Kubeł zimnej wody wylany na głowę nieznajomego to nie wielkanocna tradycja a chuligaństwo. Policja będzie karać wszystkich, którzy posuną się za daleko w celebrowaniu Lanego Poniedziałku.
Nie każdy rozumiem znacznie wzajemnego oblewania się wodą w drugi dzień Świąt Wielkanocnych. Dla niektórych to czas na chuligańskie wybryki i rywalizację w polewaniu przechodniów lub przejeżdżających samochodów. Takie zachowanie nie ma nic wspólnego z tradycją śmigusa-dyngusa.
Również kierowcy mają tego dnia problem ze spokojnym przejechaniem przez miasto.
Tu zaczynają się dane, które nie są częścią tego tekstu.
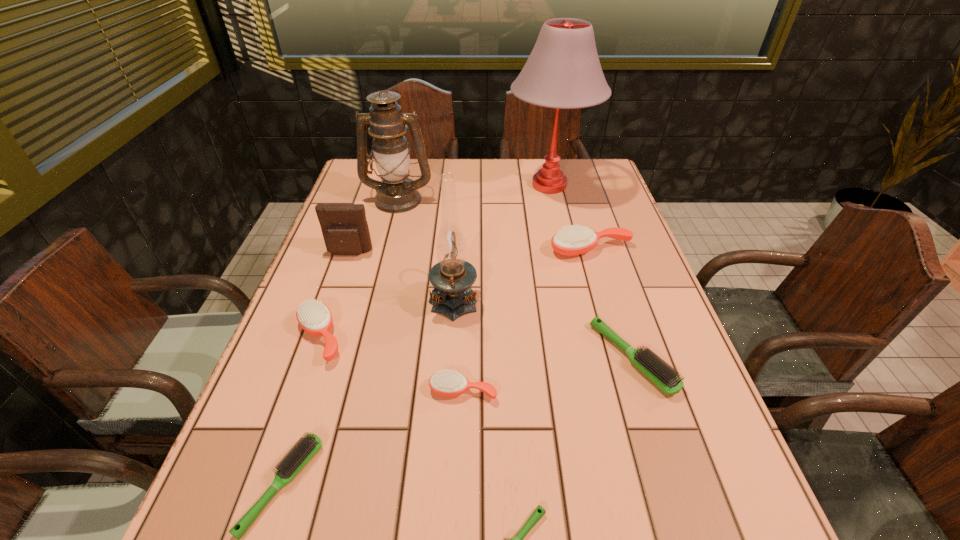
The width and height of the screenshot is (960, 540). Identify the location of the farthest light hairbrush. (659, 372).

Locate an element on the screen. the smallest orange hairbrush is located at coordinates (445, 383).

Locate an element on the screen. This screenshot has height=540, width=960. the nearest orange hairbrush is located at coordinates (445, 383).

Where is `vacant space located 0.060m on the front-facing side of the table lamp`? The width and height of the screenshot is (960, 540). vacant space located 0.060m on the front-facing side of the table lamp is located at coordinates (488, 185).

At what (x,y) coordinates should I click in order to perform the action: click on vacant area located 0.200m on the front-facing side of the table lamp. Please return your answer as a coordinate pair (x, y). The width and height of the screenshot is (960, 540). Looking at the image, I should click on (445, 185).

Where is `free space located 0.060m on the front-facing side of the table lamp`? The width and height of the screenshot is (960, 540). free space located 0.060m on the front-facing side of the table lamp is located at coordinates tap(488, 185).

Find the location of a particular element. This screenshot has height=540, width=960. free space located on the right of the farther oil lamp is located at coordinates (481, 199).

Where is `free space located 0.190m on the left of the right oil lamp`? The height and width of the screenshot is (540, 960). free space located 0.190m on the left of the right oil lamp is located at coordinates point(353,298).

The image size is (960, 540). I want to click on free space located with an open flap on the seventh shortest object, so click(x=322, y=334).

This screenshot has width=960, height=540. What are the coordinates of `vacant space located 0.350m on the left of the sixth shortest object` in the screenshot? It's located at (421, 249).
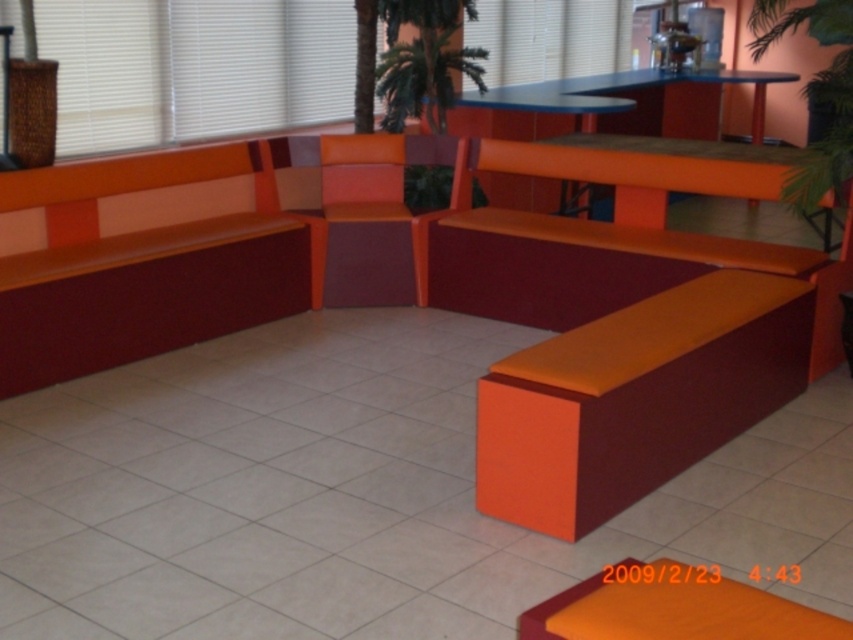
Question: Can you confirm if orange matte bench at lower right is positioned to the left of green leafy palm tree at upper center?

Choices:
 (A) no
 (B) yes

Answer: (A)

Question: Which of the following is the farthest from the observer?

Choices:
 (A) matte orange chair at center
 (B) orange matte table at upper center
 (C) orange matte bench at center

Answer: (B)

Question: Observing the image, what is the correct spatial positioning of orange matte bench at left in reference to maroon fabric bench at center?

Choices:
 (A) below
 (B) above

Answer: (B)

Question: Which object is the farthest from the matte orange chair at center?

Choices:
 (A) maroon fabric bench at center
 (B) orange matte bench at center

Answer: (B)

Question: Which point is closer to the camera taking this photo?

Choices:
 (A) (376, 200)
 (B) (602, 452)
 (C) (393, 109)

Answer: (B)

Question: Can you confirm if orange matte bench at lower right is positioned to the right of orange matte table at upper center?

Choices:
 (A) yes
 (B) no

Answer: (B)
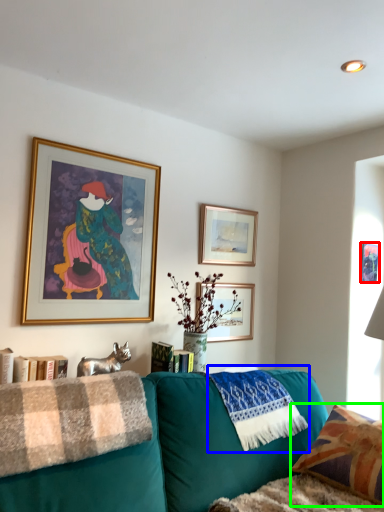
Question: Which object is positioned closest to picture frame (highlighted by a red box)? Select from material (highlighted by a blue box) and pillow (highlighted by a green box).

Choices:
 (A) material
 (B) pillow

Answer: (A)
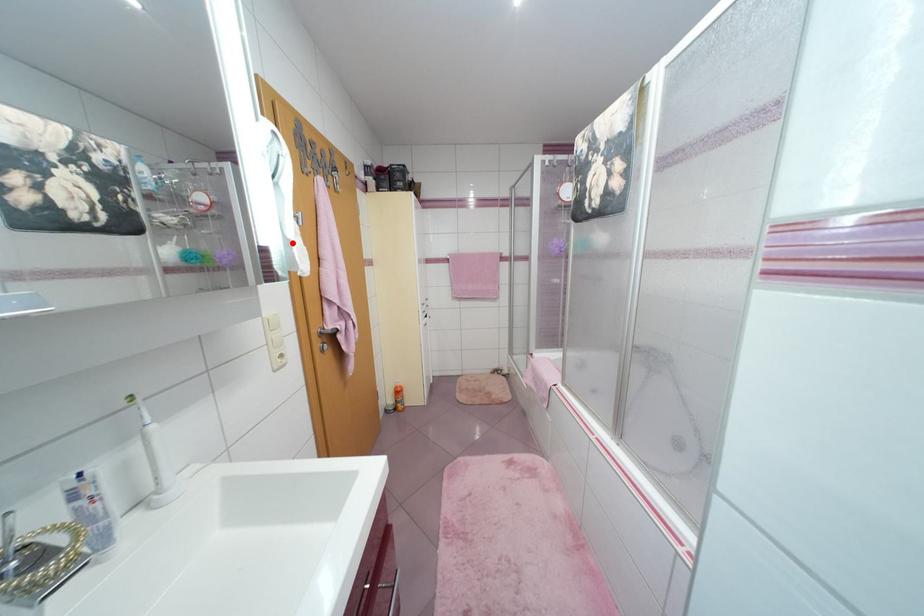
– Niespodziewane wylanie kilku wiader wody na przednią szybę samochodu to częste zjawisko w Lany Poniedziałek. Wystarczy chwila nieuwagi i wypadek gotowy. Dlatego tego dnia staram się wracać od rodziny, raczej wieczorem, kiedy zabawy ucichną – opowiada kierowca.
Policjanci zapowiadają, że będą zwracać szczególną uwagę na tego typu „ataki”. Przekroczenie dopuszczalnych granic będzie karane mandatem. Zwiększona ilość patroli pojawi się na osiedlach i parkach, gdzie najczęściej dochodzi do oblewania.
Śmigus-dyngus opiera się na dawnym ludowym zwyczaju, kiedy przemoczona ubranie i mokre włosy było dowodem na powodzenie panny.